** Opening Listed records block **

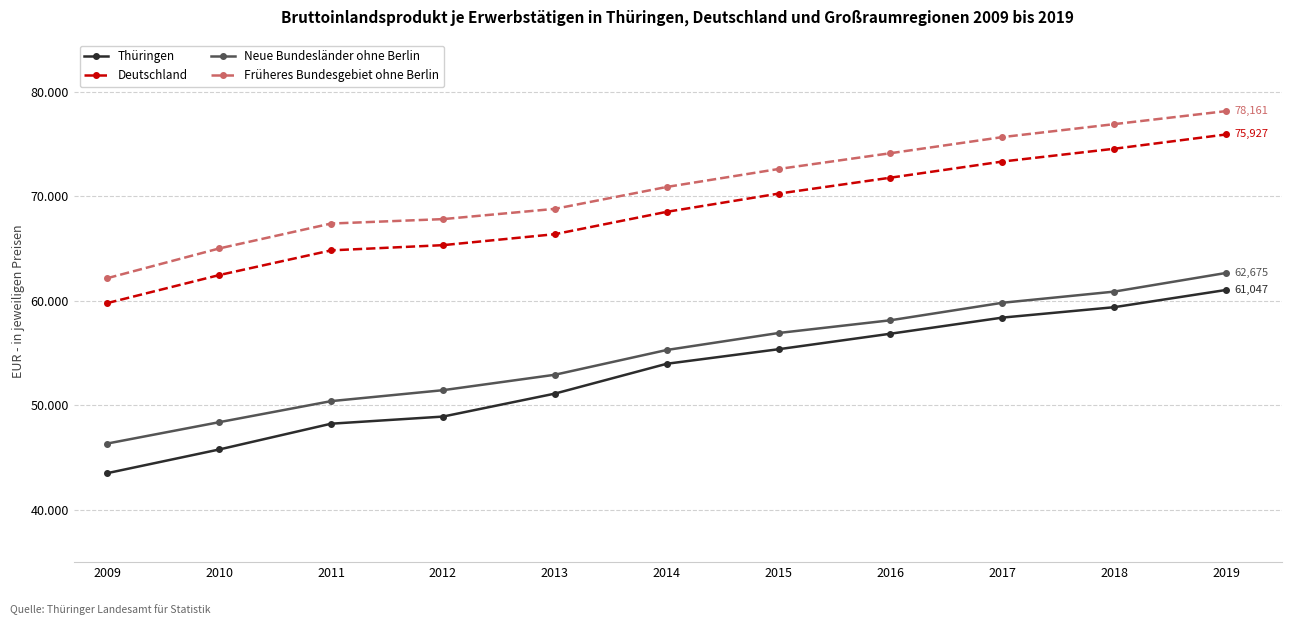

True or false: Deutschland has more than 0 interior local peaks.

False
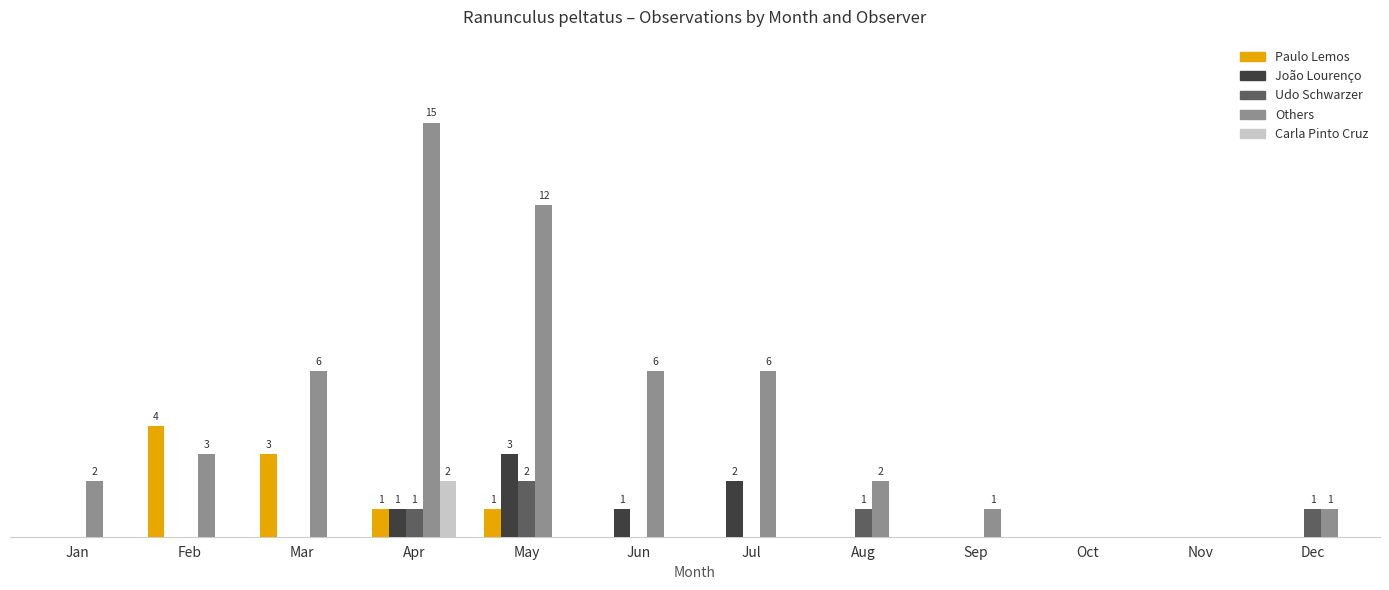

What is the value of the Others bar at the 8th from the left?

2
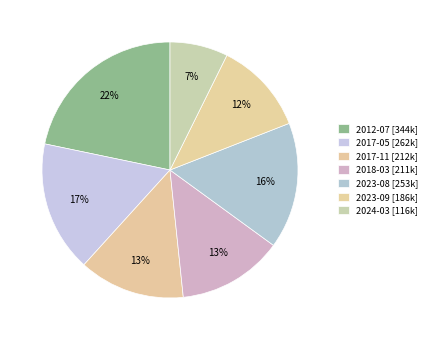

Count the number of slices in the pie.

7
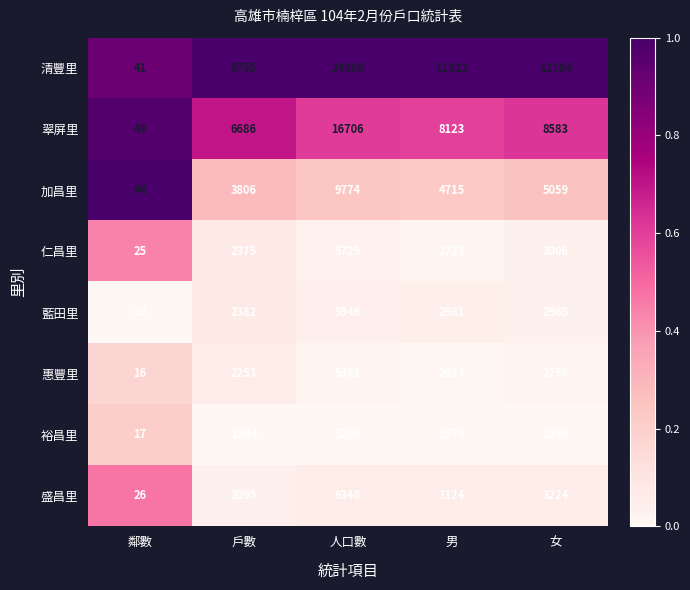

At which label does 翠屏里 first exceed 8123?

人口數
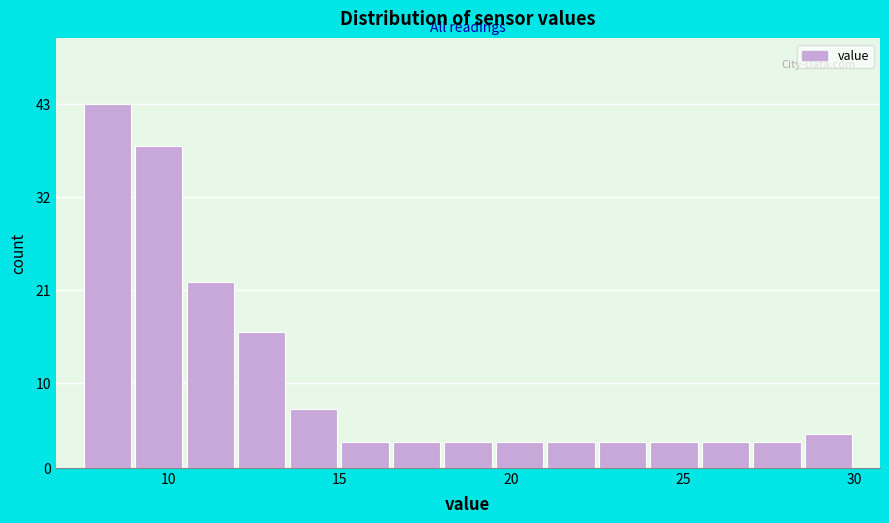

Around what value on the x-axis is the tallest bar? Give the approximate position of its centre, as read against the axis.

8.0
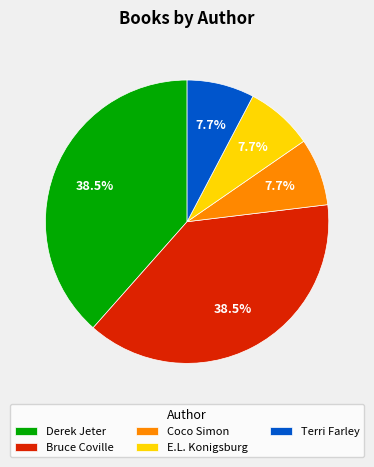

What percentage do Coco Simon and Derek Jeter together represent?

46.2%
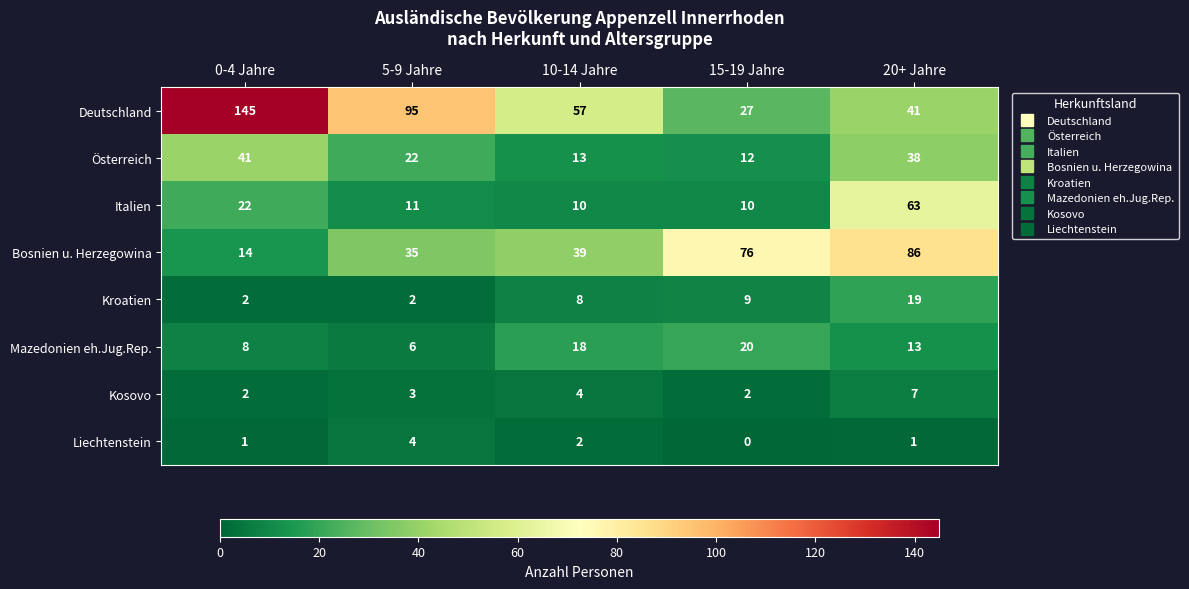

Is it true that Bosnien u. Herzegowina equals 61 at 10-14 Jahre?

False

** Closing Listed records block **

== Job ==
Count the lines in the listing above that contain the string "equals", with case significant, and reply with the number only.

== Solution to this exercise ==
1